28. If the total of a person's assessable income, exempt income, and the reportable fringe benefits total attributable to eligible employment (adopting the interpretation in paragraphs 26 and 27) is less than ten percent of the person's assessable income and reportable fringe benefits total, then the person is an 'eligible person' for purposes of subsection 82AAS(2). Conversely, if the amount is greater than ten percent, then the person is not an 'eligible person' for purposes of subsection 82AAS(2) and is not entitled to a deduction for personal superannuation contributions made to a complying superannuation fund.

29. Further information about the ten percent rule is contained in the Explanation section at paragraphs 47 to 54.

Notice requirements

30. If a taxpayer is an 'eligible person', he or she must give a written notice to the trustee of each fund to which he or she has made a contribution and receive an acknowledgment of the notice from the trustee in order to obtain a deduction for personal superannuation contributions. The acknowledgment must be given by the trustee to the person without delay (subsection 82AAT(1A)) and before the Commissioner makes an assessment of the person's income for the relevant year (subsection 82AAT(1E)). However, if the person later receives the acknowledgement, the Commissioner may amend the assessment to allow the deduction.

31. The specific information that must be provided by the person for the purposes of subsection 82AAT(1D) concerning the form of the notice is set out in Taxation Determination TD 93/224.
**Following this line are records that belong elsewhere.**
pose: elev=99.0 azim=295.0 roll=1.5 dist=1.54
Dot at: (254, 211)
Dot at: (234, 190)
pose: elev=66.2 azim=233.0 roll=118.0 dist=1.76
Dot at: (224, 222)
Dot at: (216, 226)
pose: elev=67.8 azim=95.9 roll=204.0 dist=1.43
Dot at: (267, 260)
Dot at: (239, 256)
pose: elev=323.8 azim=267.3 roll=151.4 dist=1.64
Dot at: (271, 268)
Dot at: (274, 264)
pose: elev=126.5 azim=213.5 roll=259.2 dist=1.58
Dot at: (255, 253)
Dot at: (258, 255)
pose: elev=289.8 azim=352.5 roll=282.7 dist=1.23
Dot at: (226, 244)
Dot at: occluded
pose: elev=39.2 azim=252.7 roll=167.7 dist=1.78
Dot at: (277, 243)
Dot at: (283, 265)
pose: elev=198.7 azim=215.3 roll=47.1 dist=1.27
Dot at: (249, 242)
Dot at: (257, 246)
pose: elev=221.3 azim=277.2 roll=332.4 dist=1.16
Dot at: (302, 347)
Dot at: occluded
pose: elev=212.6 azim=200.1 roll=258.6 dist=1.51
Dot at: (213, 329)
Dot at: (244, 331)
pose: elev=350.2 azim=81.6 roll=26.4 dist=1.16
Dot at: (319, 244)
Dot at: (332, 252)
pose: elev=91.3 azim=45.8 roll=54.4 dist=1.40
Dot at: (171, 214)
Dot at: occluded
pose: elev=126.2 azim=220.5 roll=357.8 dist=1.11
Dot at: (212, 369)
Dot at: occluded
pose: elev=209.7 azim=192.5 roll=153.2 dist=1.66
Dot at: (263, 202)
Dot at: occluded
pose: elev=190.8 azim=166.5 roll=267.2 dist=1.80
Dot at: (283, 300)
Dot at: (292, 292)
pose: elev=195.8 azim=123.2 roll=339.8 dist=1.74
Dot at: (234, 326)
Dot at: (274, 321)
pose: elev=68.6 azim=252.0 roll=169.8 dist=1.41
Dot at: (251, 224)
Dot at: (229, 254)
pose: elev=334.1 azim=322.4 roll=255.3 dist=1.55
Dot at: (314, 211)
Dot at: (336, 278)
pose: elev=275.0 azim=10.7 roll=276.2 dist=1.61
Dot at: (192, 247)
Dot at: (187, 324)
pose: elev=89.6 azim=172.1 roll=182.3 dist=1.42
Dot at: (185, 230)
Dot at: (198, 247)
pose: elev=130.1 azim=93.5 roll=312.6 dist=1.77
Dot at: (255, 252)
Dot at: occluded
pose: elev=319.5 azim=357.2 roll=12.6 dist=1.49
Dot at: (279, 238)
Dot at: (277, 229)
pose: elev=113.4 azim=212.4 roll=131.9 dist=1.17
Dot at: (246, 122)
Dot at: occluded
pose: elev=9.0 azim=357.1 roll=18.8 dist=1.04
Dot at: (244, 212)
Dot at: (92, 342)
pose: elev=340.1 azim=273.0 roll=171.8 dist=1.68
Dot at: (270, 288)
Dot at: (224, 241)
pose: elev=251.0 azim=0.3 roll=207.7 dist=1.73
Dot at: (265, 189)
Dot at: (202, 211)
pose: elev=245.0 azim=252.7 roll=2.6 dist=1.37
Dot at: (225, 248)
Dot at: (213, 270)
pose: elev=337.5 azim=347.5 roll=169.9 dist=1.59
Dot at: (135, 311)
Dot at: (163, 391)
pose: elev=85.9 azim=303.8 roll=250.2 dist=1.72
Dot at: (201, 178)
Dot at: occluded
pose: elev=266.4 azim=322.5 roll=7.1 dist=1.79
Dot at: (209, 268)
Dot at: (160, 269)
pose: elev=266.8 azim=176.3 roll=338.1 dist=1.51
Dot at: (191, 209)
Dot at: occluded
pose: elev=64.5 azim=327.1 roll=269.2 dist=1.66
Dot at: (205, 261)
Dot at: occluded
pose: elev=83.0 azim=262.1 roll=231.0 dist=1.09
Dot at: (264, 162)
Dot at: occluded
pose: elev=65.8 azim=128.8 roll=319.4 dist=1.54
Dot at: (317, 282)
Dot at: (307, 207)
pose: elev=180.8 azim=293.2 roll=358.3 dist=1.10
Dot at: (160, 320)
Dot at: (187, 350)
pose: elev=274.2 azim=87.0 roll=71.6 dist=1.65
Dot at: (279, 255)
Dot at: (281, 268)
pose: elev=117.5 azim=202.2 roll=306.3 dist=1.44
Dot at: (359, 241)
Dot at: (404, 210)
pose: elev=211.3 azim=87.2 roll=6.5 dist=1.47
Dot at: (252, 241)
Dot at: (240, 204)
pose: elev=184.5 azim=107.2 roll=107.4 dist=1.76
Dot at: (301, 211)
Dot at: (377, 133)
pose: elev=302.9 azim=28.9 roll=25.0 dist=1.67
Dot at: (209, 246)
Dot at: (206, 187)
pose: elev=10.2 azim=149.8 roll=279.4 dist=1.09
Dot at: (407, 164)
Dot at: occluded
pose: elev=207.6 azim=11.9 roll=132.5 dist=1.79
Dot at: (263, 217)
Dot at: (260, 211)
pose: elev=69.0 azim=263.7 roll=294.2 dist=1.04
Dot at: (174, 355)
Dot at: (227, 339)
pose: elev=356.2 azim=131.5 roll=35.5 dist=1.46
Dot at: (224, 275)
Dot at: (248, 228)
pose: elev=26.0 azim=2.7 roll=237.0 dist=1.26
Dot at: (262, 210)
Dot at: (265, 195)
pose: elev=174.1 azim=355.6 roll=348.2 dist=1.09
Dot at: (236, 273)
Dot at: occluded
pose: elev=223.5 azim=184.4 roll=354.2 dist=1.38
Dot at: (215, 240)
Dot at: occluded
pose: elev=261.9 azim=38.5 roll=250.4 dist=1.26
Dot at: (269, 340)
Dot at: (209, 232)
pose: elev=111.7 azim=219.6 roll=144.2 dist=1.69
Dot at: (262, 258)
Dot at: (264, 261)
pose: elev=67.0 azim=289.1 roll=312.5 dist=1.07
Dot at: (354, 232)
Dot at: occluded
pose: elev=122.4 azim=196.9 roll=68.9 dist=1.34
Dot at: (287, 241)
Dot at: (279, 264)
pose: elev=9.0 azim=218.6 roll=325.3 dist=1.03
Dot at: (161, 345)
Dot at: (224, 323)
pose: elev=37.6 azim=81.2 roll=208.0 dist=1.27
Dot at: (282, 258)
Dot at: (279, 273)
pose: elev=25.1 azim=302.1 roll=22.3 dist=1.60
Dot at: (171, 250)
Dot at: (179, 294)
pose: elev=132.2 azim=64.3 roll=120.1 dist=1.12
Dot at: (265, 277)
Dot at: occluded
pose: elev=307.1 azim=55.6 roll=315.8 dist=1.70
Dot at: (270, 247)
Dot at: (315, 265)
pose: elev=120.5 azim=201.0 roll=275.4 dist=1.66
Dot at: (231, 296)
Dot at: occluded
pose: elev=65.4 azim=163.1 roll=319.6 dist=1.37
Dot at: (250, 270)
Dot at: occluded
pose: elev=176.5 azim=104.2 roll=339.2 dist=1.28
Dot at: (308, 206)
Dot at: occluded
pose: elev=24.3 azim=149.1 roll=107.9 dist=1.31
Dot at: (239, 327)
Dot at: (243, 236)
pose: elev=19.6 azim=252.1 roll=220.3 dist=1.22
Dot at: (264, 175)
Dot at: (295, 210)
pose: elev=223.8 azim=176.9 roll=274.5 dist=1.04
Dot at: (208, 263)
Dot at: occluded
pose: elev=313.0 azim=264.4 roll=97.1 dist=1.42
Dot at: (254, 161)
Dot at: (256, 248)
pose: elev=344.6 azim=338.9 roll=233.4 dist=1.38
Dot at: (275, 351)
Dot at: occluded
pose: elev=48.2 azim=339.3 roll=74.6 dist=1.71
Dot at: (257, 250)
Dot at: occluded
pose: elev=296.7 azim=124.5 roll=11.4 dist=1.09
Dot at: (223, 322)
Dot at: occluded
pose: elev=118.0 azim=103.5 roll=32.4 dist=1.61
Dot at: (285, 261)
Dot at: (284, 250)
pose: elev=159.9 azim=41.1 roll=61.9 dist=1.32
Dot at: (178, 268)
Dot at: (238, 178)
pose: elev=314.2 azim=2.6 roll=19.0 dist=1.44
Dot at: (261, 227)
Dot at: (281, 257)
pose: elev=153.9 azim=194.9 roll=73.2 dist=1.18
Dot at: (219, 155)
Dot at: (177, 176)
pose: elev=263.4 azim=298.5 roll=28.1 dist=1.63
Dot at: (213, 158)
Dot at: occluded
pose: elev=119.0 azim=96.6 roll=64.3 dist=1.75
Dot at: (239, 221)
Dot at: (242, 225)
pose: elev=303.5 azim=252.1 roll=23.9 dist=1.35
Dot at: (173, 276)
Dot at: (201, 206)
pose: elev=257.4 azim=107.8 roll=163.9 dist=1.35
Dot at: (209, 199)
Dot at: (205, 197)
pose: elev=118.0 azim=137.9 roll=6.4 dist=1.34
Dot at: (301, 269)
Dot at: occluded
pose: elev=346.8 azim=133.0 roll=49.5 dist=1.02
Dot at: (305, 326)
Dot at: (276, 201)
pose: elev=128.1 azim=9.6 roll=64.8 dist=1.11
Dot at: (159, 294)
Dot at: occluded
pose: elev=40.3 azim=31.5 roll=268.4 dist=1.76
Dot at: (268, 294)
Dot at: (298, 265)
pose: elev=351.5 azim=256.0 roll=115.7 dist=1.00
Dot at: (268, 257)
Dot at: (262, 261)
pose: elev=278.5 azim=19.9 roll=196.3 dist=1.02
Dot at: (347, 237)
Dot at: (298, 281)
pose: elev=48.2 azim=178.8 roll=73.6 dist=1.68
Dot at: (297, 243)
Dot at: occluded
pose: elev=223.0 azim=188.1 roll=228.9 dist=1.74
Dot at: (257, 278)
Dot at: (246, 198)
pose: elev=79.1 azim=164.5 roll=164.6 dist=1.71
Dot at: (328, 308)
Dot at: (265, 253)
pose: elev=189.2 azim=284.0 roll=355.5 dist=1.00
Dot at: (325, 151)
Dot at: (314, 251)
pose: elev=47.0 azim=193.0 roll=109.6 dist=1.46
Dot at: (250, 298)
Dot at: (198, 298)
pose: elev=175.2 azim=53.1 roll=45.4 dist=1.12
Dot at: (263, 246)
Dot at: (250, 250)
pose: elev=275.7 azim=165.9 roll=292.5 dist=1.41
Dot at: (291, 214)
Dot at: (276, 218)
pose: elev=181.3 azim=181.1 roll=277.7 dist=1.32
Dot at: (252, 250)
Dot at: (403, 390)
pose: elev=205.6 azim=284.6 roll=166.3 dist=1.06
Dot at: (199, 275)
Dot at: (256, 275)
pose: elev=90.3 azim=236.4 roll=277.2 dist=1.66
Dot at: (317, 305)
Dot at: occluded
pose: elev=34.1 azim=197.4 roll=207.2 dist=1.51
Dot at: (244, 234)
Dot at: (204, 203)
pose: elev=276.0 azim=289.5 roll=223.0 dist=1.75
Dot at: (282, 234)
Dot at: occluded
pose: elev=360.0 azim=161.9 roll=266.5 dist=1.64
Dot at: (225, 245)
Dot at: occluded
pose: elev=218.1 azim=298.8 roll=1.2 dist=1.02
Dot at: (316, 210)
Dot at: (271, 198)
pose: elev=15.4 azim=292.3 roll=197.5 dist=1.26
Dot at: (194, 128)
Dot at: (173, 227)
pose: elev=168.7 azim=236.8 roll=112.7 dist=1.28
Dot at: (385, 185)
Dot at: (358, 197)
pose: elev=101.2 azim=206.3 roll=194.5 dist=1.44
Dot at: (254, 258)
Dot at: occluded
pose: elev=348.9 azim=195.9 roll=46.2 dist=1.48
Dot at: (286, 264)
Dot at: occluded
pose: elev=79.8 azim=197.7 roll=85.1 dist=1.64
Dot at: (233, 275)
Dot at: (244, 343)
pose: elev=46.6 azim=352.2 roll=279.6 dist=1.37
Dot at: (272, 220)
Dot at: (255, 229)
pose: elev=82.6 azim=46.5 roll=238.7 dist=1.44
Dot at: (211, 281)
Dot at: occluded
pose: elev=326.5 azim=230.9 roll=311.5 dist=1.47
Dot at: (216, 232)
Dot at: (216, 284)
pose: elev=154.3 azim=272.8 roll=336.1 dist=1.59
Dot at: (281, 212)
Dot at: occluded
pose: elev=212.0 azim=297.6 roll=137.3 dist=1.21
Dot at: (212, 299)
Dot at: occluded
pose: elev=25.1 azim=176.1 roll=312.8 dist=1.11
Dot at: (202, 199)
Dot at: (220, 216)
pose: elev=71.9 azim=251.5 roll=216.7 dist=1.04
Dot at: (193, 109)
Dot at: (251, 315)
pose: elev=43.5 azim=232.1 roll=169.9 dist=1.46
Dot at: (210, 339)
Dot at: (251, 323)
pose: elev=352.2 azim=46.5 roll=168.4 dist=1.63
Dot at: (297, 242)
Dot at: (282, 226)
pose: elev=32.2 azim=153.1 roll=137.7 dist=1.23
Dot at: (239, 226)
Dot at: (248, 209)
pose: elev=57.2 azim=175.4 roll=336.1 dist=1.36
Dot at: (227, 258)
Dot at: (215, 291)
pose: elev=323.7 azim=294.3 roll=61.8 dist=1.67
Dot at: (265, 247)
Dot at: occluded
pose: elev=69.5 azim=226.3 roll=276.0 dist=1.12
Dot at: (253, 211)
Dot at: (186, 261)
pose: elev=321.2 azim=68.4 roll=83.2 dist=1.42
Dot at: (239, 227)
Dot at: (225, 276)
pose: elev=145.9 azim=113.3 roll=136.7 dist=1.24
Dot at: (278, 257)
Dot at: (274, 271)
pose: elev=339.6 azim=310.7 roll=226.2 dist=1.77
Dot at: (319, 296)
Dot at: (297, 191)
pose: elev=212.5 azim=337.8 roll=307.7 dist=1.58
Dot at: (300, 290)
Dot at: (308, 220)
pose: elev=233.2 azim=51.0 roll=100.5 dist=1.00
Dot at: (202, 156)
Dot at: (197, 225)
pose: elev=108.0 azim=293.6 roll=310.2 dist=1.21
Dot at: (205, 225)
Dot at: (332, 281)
Deductible amount and limits

32. If a taxpayer meets the requirements of subsection 82AAT(1) they are entitled to an income tax deduction which must not exceed the lesser of:

·
the sum of the first $5,000 of the personal superannuation contributions made and 75% of the contributions over $5,000 (paragraph 82AAT(2)(a)); or
·
the taxpayer's aged-based deduction limit (paragraph 82AAT(2)(b)).

33. The deduction limit is based on the person's age at the time that the last contribution for the income year was made (subsection 82AAT(2A)). These amounts are indexed each year (subsection 82AAT(2B)).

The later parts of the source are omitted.